▸ **EXERCISE INPUTS**:
::::

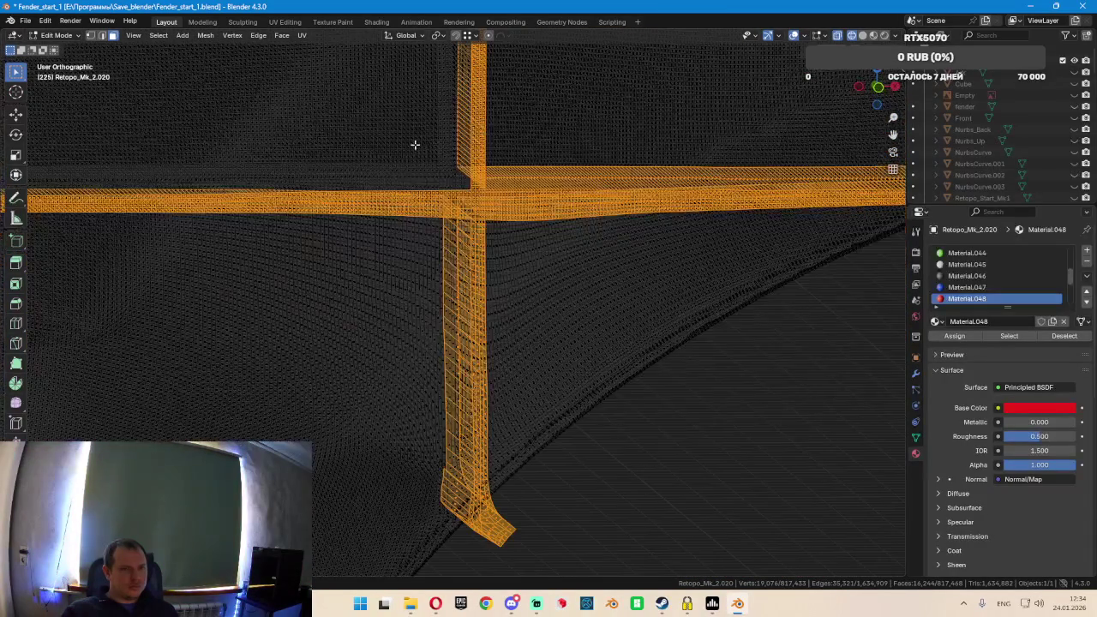
{"action": "middle_click_drag", "start_coordinate": [415, 160], "coordinate": [543, 284], "text": "shift"}
{"action": "scroll", "coordinate": [518, 255], "scroll_direction": "down", "scroll_amount": 1}
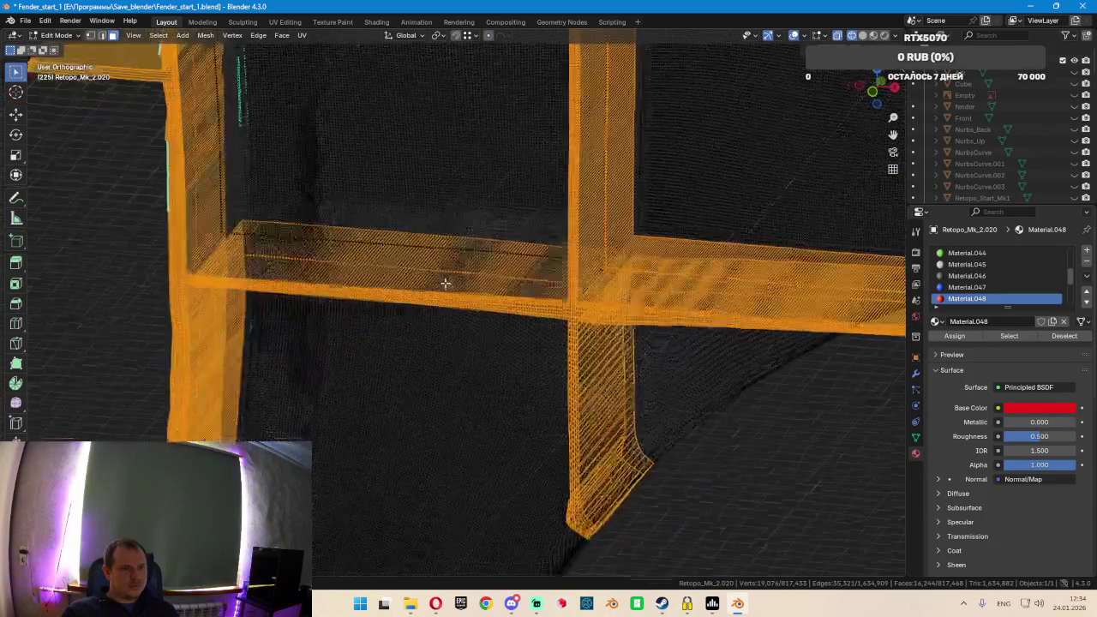
{"action": "key", "text": "shift+z"}
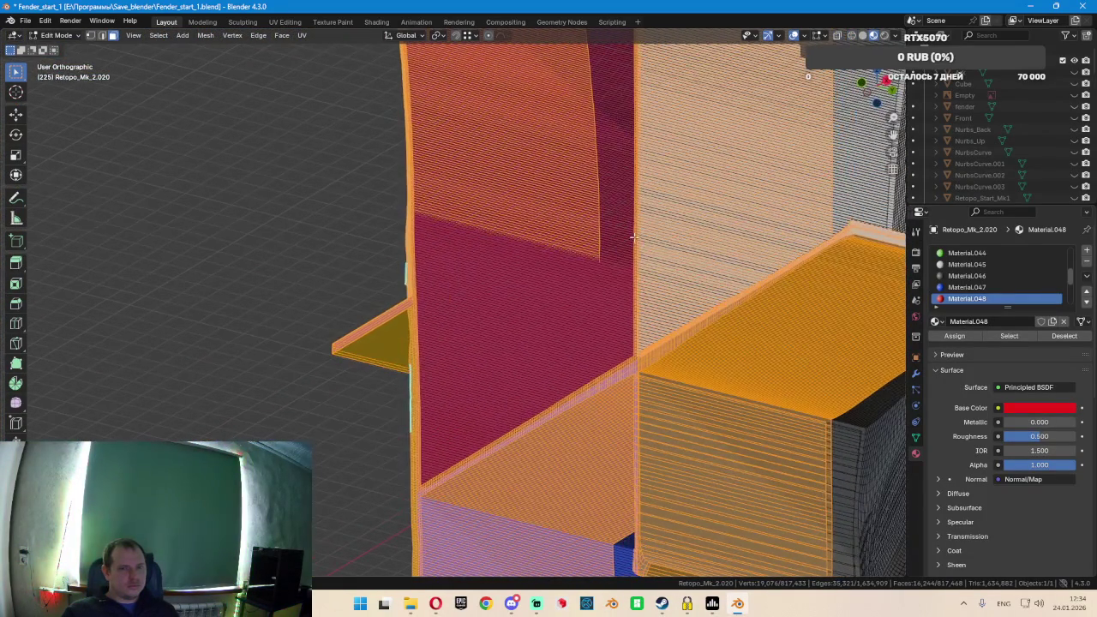
{"action": "middle_click_drag", "start_coordinate": [623, 225], "coordinate": [711, 296], "text": "shift"}
{"action": "mouse_move", "coordinate": [560, 264]}
{"action": "middle_mouse_down"}
{"action": "mouse_move", "coordinate": [671, 265]}
{"action": "mouse_move", "coordinate": [409, 252]}
{"action": "mouse_move", "coordinate": [573, 325]}
{"action": "mouse_move", "coordinate": [519, 177]}
{"action": "mouse_move", "coordinate": [577, 408]}
{"action": "mouse_move", "coordinate": [545, 257]}
{"action": "mouse_move", "coordinate": [577, 257]}
{"action": "mouse_move", "coordinate": [580, 365]}
{"action": "mouse_move", "coordinate": [619, 362]}
{"action": "mouse_move", "coordinate": [676, 316]}
{"action": "mouse_move", "coordinate": [657, 328]}
{"action": "mouse_move", "coordinate": [739, 378]}
{"action": "mouse_move", "coordinate": [635, 386]}
{"action": "mouse_move", "coordinate": [528, 374]}
{"action": "mouse_move", "coordinate": [557, 368]}
{"action": "middle_mouse_up"}
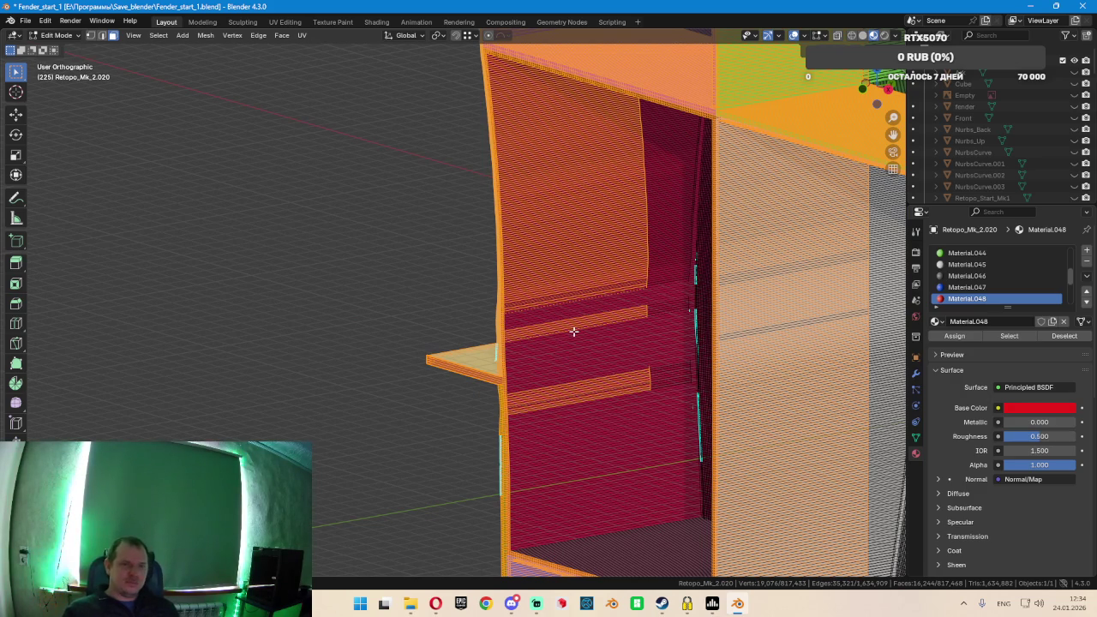
{"action": "middle_click_drag", "start_coordinate": [574, 331], "coordinate": [580, 299]}
{"action": "scroll", "coordinate": [674, 297], "scroll_direction": "up", "scroll_amount": 3}
{"action": "mouse_move", "coordinate": [673, 296]}
{"action": "middle_mouse_down"}
{"action": "mouse_move", "coordinate": [789, 335]}
{"action": "mouse_move", "coordinate": [611, 296]}
{"action": "middle_mouse_up"}
{"action": "key", "text": "x"}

::::

▸ **YOUR TASK**: Please transcribe the whole listing above exactly, with the images left out.

▸ **FINAL ANSWER**:
{"action": "middle_click_drag", "start_coordinate": [415, 160], "coordinate": [543, 284], "text": "shift"}
{"action": "scroll", "coordinate": [518, 255], "scroll_direction": "down", "scroll_amount": 1}
{"action": "key", "text": "shift+z"}
{"action": "middle_click_drag", "start_coordinate": [623, 225], "coordinate": [711, 296], "text": "shift"}
{"action": "mouse_move", "coordinate": [560, 264]}
{"action": "middle_mouse_down"}
{"action": "mouse_move", "coordinate": [671, 265]}
{"action": "mouse_move", "coordinate": [409, 252]}
{"action": "mouse_move", "coordinate": [573, 325]}
{"action": "mouse_move", "coordinate": [519, 177]}
{"action": "mouse_move", "coordinate": [577, 408]}
{"action": "mouse_move", "coordinate": [545, 257]}
{"action": "mouse_move", "coordinate": [577, 257]}
{"action": "mouse_move", "coordinate": [580, 365]}
{"action": "mouse_move", "coordinate": [619, 362]}
{"action": "mouse_move", "coordinate": [676, 316]}
{"action": "mouse_move", "coordinate": [657, 328]}
{"action": "mouse_move", "coordinate": [739, 378]}
{"action": "mouse_move", "coordinate": [635, 386]}
{"action": "mouse_move", "coordinate": [528, 374]}
{"action": "mouse_move", "coordinate": [557, 368]}
{"action": "middle_mouse_up"}
{"action": "middle_click_drag", "start_coordinate": [574, 331], "coordinate": [580, 299]}
{"action": "scroll", "coordinate": [674, 297], "scroll_direction": "up", "scroll_amount": 3}
{"action": "mouse_move", "coordinate": [673, 296]}
{"action": "middle_mouse_down"}
{"action": "mouse_move", "coordinate": [789, 335]}
{"action": "mouse_move", "coordinate": [611, 296]}
{"action": "middle_mouse_up"}
{"action": "key", "text": "x"}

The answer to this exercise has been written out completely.